Entries taken from a collection
....

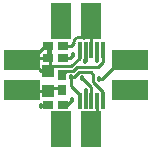
<source format=gtl>
G04 DipTrace 2.4.0.2*
%INDRV2605L.gtl*%
%MOMM*%
%ADD13C,0.254*%
%ADD15R,1.0X1.1*%
%ADD16R,0.7X0.9*%
%ADD17R,0.9X0.7*%
%ADD18R,1.6X1.7*%
%ADD20R,2.032X1.7*%
%ADD22R,1.7X1.6*%
%ADD23R,1.7X2.032*%
%ADD25R,0.3X1.35*%
%ADD28C,0.457*%
%FSLAX53Y53*%
G04*
G71*
G90*
G75*
G01*
%LNTop*%
%LPD*%
X12728Y12618D2*
D13*
X12258D1*
X12167Y12527D1*
X17087Y14749D2*
X17290D1*
X18898Y16358D1*
X20168D2*
X18898D1*
X12778Y13768D2*
Y14039D1*
X13842D1*
Y13818D1*
X13978D1*
X15669Y14898D2*
Y14891D1*
X16428Y14132D1*
Y12918D1*
X12778Y13768D2*
X11328D1*
X11278Y13818D1*
X10008D2*
X11278D1*
X15928Y12918D2*
Y13729D1*
X15936D1*
X13818Y10008D2*
Y11278D1*
X16928Y12918D2*
Y11848D1*
X16358Y11278D1*
Y10008D2*
Y11278D1*
X14028Y12618D2*
X14357D1*
X14748Y13009D1*
X15918Y16265D2*
X15928D1*
Y17218D1*
X20168Y13818D2*
X18898D1*
X16913Y16412D2*
Y17218D1*
X16928D1*
X14028Y16568D2*
X14623D1*
X14889Y16834D1*
X13818Y20168D2*
Y18898D1*
X14028Y17568D2*
X14693D1*
X14923Y17799D1*
G02X15746Y18286I580J-40D01*
G01*
X16358Y18898D1*
X16428Y17218D2*
Y18828D1*
X16358Y18898D1*
Y20168D2*
Y18898D1*
X12728Y16568D2*
Y17568D1*
X12778Y15468D2*
Y15532D1*
X12932D1*
Y17364D1*
X12728Y17568D1*
X15428Y17218D2*
Y16556D1*
X14732Y15860D1*
X13170D1*
X12778Y15468D1*
Y15532D2*
Y15799D1*
X17428Y12918D2*
Y13705D1*
X16596Y14536D1*
Y15152D1*
X16357Y15391D1*
X15398D1*
X14936Y14929D1*
X14717D1*
X15428Y12918D2*
Y13432D1*
X14685Y14175D1*
Y14929D1*
X14717D1*
X12728Y16568D2*
X11488D1*
X11278Y16358D1*
X12778Y15468D2*
X12168D1*
X11278Y16358D1*
X12728Y17568D2*
X12488D1*
X11278Y16358D1*
X10008D2*
X11278D1*
X17428Y17218D2*
Y16227D1*
X16983Y15782D1*
X15226D1*
X14867Y15422D1*
X14282D1*
X13978Y15118D1*
D28*
X12167Y12527D3*
X16913Y16412D3*
X14748Y13009D3*
X15669Y14898D3*
X14717Y14929D3*
X17087Y14749D3*
X15918Y16265D3*
X15936Y13729D3*
X14889Y16834D3*
D15*
X12778Y15468D3*
Y13768D3*
D16*
X13978Y15118D3*
Y13818D3*
D17*
X14028Y12618D3*
X12728D3*
D18*
X18898Y13818D3*
Y16358D3*
D20*
X20168Y13818D3*
Y16358D3*
D22*
X16358Y18898D3*
X13818D3*
D23*
X16358Y20168D3*
X13818D3*
D22*
X16358Y11278D3*
X13818D3*
D23*
X16358Y10008D3*
X13818D3*
D18*
X11278Y13818D3*
Y16358D3*
D20*
X10008Y13818D3*
Y16358D3*
D17*
X14028Y16568D3*
X12728D3*
X14028Y17568D3*
X12728D3*
D25*
X17428Y17218D3*
X16928D3*
X16428D3*
X15928D3*
X15428D3*
Y12918D3*
X15928D3*
X16428D3*
X16928D3*
X17428D3*
M02*

</source>
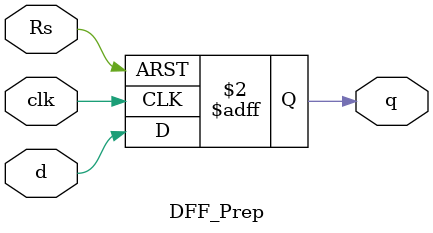
<source format=v>
`timescale 1ns / 1ps


module DFF_Prep(q , d, clk, Rs );
input d,  clk, Rs;
output q;
reg q;

always @(posedge Rs or negedge clk)
if(Rs)
    q<= 1'b0;
    else
    q<=d;
endmodule

</source>
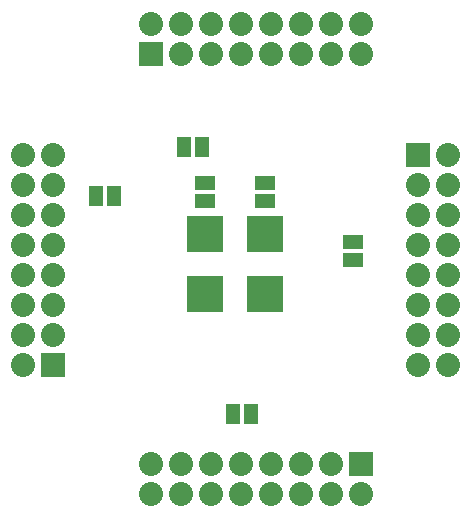
<source format=gts>
G04 #@! TF.FileFunction,Soldermask,Top*
%FSLAX46Y46*%
G04 Gerber Fmt 4.6, Leading zero omitted, Abs format (unit mm)*
G04 Created by KiCad (PCBNEW 4.0.5+dfsg1-4) date Wed May 16 23:13:06 2018*
%MOMM*%
%LPD*%
G01*
G04 APERTURE LIST*
%ADD10C,0.150000*%
%ADD11R,3.048000X3.048000*%
%ADD12R,1.651000X1.143000*%
%ADD13R,1.143000X1.651000*%
%ADD14R,2.032000X2.032000*%
%ADD15C,2.032000*%
G04 APERTURE END LIST*
D10*
D11*
X127635000Y-66421000D03*
X132715000Y-66421000D03*
X132715000Y-71501000D03*
X127635000Y-71501000D03*
D12*
X127635000Y-63627000D03*
X127635000Y-62103000D03*
X132715000Y-63627000D03*
X132715000Y-62103000D03*
D13*
X118427500Y-63182500D03*
X119951500Y-63182500D03*
X131572000Y-81661000D03*
X130048000Y-81661000D03*
X127381000Y-59055000D03*
X125857000Y-59055000D03*
D12*
X140208000Y-68580000D03*
X140208000Y-67056000D03*
D14*
X123063000Y-51181000D03*
D15*
X123063000Y-48641000D03*
X125603000Y-51181000D03*
X125603000Y-48641000D03*
X128143000Y-51181000D03*
X128143000Y-48641000D03*
X130683000Y-51181000D03*
X130683000Y-48641000D03*
X133223000Y-51181000D03*
X133223000Y-48641000D03*
X135763000Y-51181000D03*
X135763000Y-48641000D03*
X138303000Y-51181000D03*
X138303000Y-48641000D03*
X140843000Y-51181000D03*
X140843000Y-48641000D03*
D14*
X140843000Y-85852000D03*
D15*
X140843000Y-88392000D03*
X138303000Y-85852000D03*
X138303000Y-88392000D03*
X135763000Y-85852000D03*
X135763000Y-88392000D03*
X133223000Y-85852000D03*
X133223000Y-88392000D03*
X130683000Y-85852000D03*
X130683000Y-88392000D03*
X128143000Y-85852000D03*
X128143000Y-88392000D03*
X125603000Y-85852000D03*
X125603000Y-88392000D03*
X123063000Y-85852000D03*
X123063000Y-88392000D03*
D14*
X145669000Y-59690000D03*
D15*
X148209000Y-59690000D03*
X145669000Y-62230000D03*
X148209000Y-62230000D03*
X145669000Y-64770000D03*
X148209000Y-64770000D03*
X145669000Y-67310000D03*
X148209000Y-67310000D03*
X145669000Y-69850000D03*
X148209000Y-69850000D03*
X145669000Y-72390000D03*
X148209000Y-72390000D03*
X145669000Y-74930000D03*
X148209000Y-74930000D03*
X145669000Y-77470000D03*
X148209000Y-77470000D03*
D14*
X114808000Y-77470000D03*
D15*
X112268000Y-77470000D03*
X114808000Y-74930000D03*
X112268000Y-74930000D03*
X114808000Y-72390000D03*
X112268000Y-72390000D03*
X114808000Y-69850000D03*
X112268000Y-69850000D03*
X114808000Y-67310000D03*
X112268000Y-67310000D03*
X114808000Y-64770000D03*
X112268000Y-64770000D03*
X114808000Y-62230000D03*
X112268000Y-62230000D03*
X114808000Y-59690000D03*
X112268000Y-59690000D03*
M02*

</source>
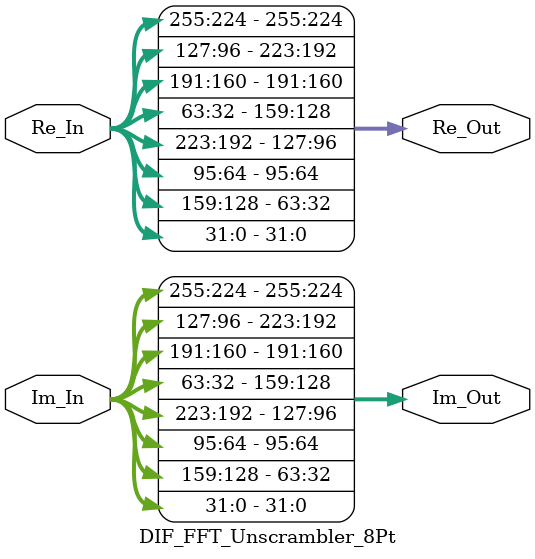
<source format=v>
`timescale 1ns / 1ps


module DIF_FFT_Unscrambler_8Pt(
    
    input [FFTPoints*dataWidth-1:0] Re_In,
    input [FFTPoints*dataWidth-1:0] Im_In,
    
    output [FFTPoints*dataWidth-1:0] Re_Out,
    output [FFTPoints*dataWidth-1:0] Im_Out
    
);
    
    parameter FFTPoints = 8;
    parameter expWidth = 8;
    parameter sigWidth = 23;
    parameter dataWidth = expWidth+sigWidth+1;

    assign Re_Out[0*dataWidth + dataWidth-1 : 0*dataWidth] = Re_In[0*dataWidth + dataWidth-1 : 0*dataWidth];
    assign Re_Out[4*dataWidth + dataWidth-1 : 4*dataWidth] = Re_In[1*dataWidth + dataWidth-1 : 1*dataWidth];
    assign Re_Out[2*dataWidth + dataWidth-1 : 2*dataWidth] = Re_In[2*dataWidth + dataWidth-1 : 2*dataWidth];
    assign Re_Out[6*dataWidth + dataWidth-1 : 6*dataWidth] = Re_In[3*dataWidth + dataWidth-1 : 3*dataWidth];
    assign Re_Out[1*dataWidth + dataWidth-1 : 1*dataWidth] = Re_In[4*dataWidth + dataWidth-1 : 4*dataWidth];
    assign Re_Out[5*dataWidth + dataWidth-1 : 5*dataWidth] = Re_In[5*dataWidth + dataWidth-1 : 5*dataWidth];
    assign Re_Out[3*dataWidth + dataWidth-1 : 3*dataWidth] = Re_In[6*dataWidth + dataWidth-1 : 6*dataWidth];
    assign Re_Out[7*dataWidth + dataWidth-1 : 7*dataWidth] = Re_In[7*dataWidth + dataWidth-1 : 7*dataWidth];

    assign Im_Out[0*dataWidth + dataWidth-1 : 0*dataWidth] = Im_In[0*dataWidth + dataWidth-1 : 0*dataWidth];
    assign Im_Out[4*dataWidth + dataWidth-1 : 4*dataWidth] = Im_In[1*dataWidth + dataWidth-1 : 1*dataWidth];
    assign Im_Out[2*dataWidth + dataWidth-1 : 2*dataWidth] = Im_In[2*dataWidth + dataWidth-1 : 2*dataWidth];
    assign Im_Out[6*dataWidth + dataWidth-1 : 6*dataWidth] = Im_In[3*dataWidth + dataWidth-1 : 3*dataWidth];
    assign Im_Out[1*dataWidth + dataWidth-1 : 1*dataWidth] = Im_In[4*dataWidth + dataWidth-1 : 4*dataWidth];
    assign Im_Out[5*dataWidth + dataWidth-1 : 5*dataWidth] = Im_In[5*dataWidth + dataWidth-1 : 5*dataWidth];
    assign Im_Out[3*dataWidth + dataWidth-1 : 3*dataWidth] = Im_In[6*dataWidth + dataWidth-1 : 6*dataWidth];
    assign Im_Out[7*dataWidth + dataWidth-1 : 7*dataWidth] = Im_In[7*dataWidth + dataWidth-1 : 7*dataWidth];

endmodule

</source>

....

Transcribe the lines above between the line holding "X125603000Y-85852000D03*" and the line holding "X145669000Y-67310000D03*", inclusive, exactly as they stand and with nothing added.

■ Answer section:
X125603000Y-85852000D03*
X125603000Y-88392000D03*
X123063000Y-85852000D03*
X123063000Y-88392000D03*
D14*
X145669000Y-59690000D03*
D15*
X148209000Y-59690000D03*
X145669000Y-62230000D03*
X148209000Y-62230000D03*
X145669000Y-64770000D03*
X148209000Y-64770000D03*
X145669000Y-67310000D03*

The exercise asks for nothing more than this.